01/10/2020  Non dobbiamo venerare il dolore, ma l’amore di Cristo... perché solo l’amore salva. La riflessione del teologo Robert Cheaib

La domanda qui posta sembra purtroppo avere una risposta evidente: sì, i cristiani venerano il dolore. E quante ragioni ci sono per confermare questa risposta! Passiamo in rassegna alcune di queste ragioni: la venerazione, anzi, l’adorazione della croce; la prassi secolare – se non millenaria – della mortificazione fisica; l’insistente sottolineatura del valore salvifico del dolore. Queste e tantissime altre ragioni sembrano puntare verso un sì deciso alla domanda posta. Eppure c’è una sfumatura importante, una sfumatura purtroppo passata in secondo piano, mentre in realtà è al cuore del mistero del dolore salvifico: nella teologia cristiana, il punto nodale non è il dolore, ma l’amore che si manifesta nel dolore. Già nel mistero della croce di Gesù è l’amore che è centrale: «Dio ha tanto amato il mondo da dare suo figlio» (Giovanni 3,16). E Cristo accetta la croce, dona la sua vita per amore, tanto che santa Caterina da Siena sottolinea che non sono i chiodi ad aver tenuto Gesù Cristo sulla croce, ma l’amore. Questo amore che tenne Gesù sulla croce, quest’amore condiviso tra Padre e Figlio, ecco l’amore che ci redime. Noi cristiani non dobbiamo venerare il dolore, ma l’amore di Cristo e dei suoi santi. Quando veneriamo il dolore, deve essere l’amore che vediamo e veneriamo perché solo l’amore salva. Un dolore senza amore non redime, anzi, è una so‘erenza dannata.

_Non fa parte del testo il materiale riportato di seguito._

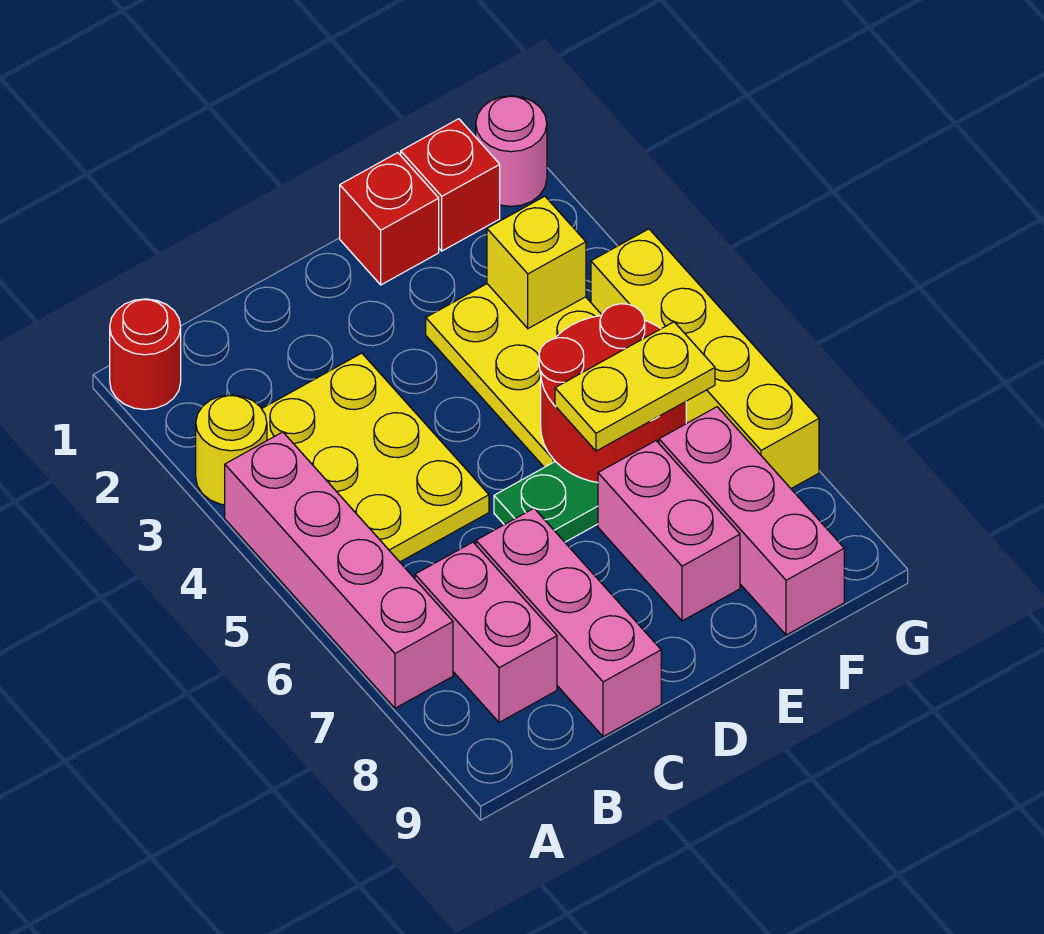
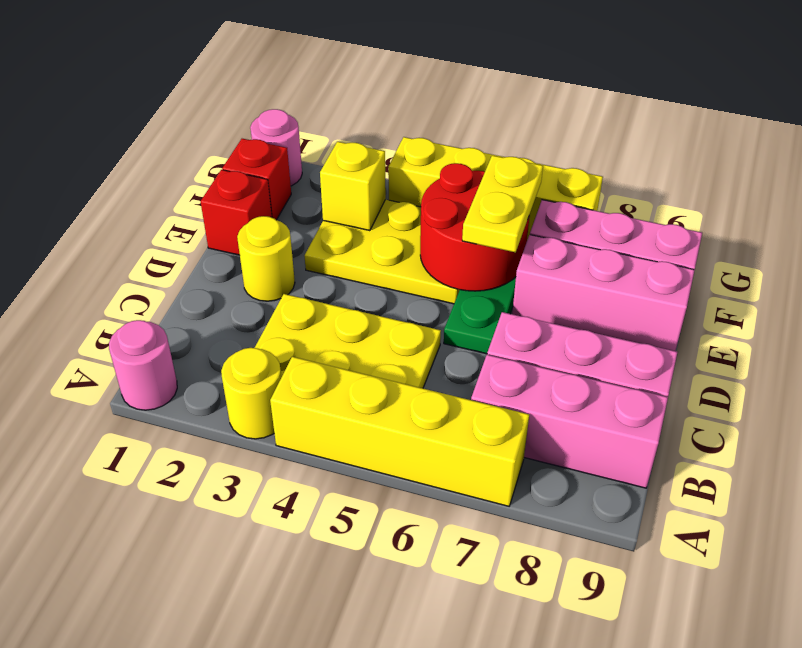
red round brick A1 level 1 -> pink round brick A1 level 1
pink brick A4:A7 level 1 -> yellow brick A4:A7 level 1
pink brick B7:B8 level 1 -> pink brick B7:B9 level 1
none -> yellow round brick D2 level 1
pink brick E7:E8 level 1 -> pink brick E7:E9 level 1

Il dolore in sé non ha nulla di meritorio. Parimenti, la morte in sé non ha niente di meritorio. La grandezza di chi soffre e/o del martire viene da altro. Scrive al riguardo uno studioso sui martiri: «Fin dall’inizio la teologia cristiana del martirio si attenne al fatto che non la morte come tale rende martire il martire, ma solamente la testimonianza dell’amore che si mostra nella disponibilità ad accettare volontariamente la morte». Sant’Agostino è convinto che sia l’amore e non la morte o il dolore a qualificare il martirio: «Christi martyrem non facit poena, sed causa» (non la sofferenza ma il motivo fa il martire di Cristo). Un vero martire è colui nel quale è premiata la carità. Non è la sofferenza che conta, ma il perché e il come si soffre. Solo l’amore salva, solo l’amore dice qualcosa di Dio. Il dolore, se dice qualcosa, dice quanto Dio è disposto a rischiare per amare. Quanto? Il quarto evangelista lo dice in parole chiarissime: «Sino alla fine» (Giovanni 13).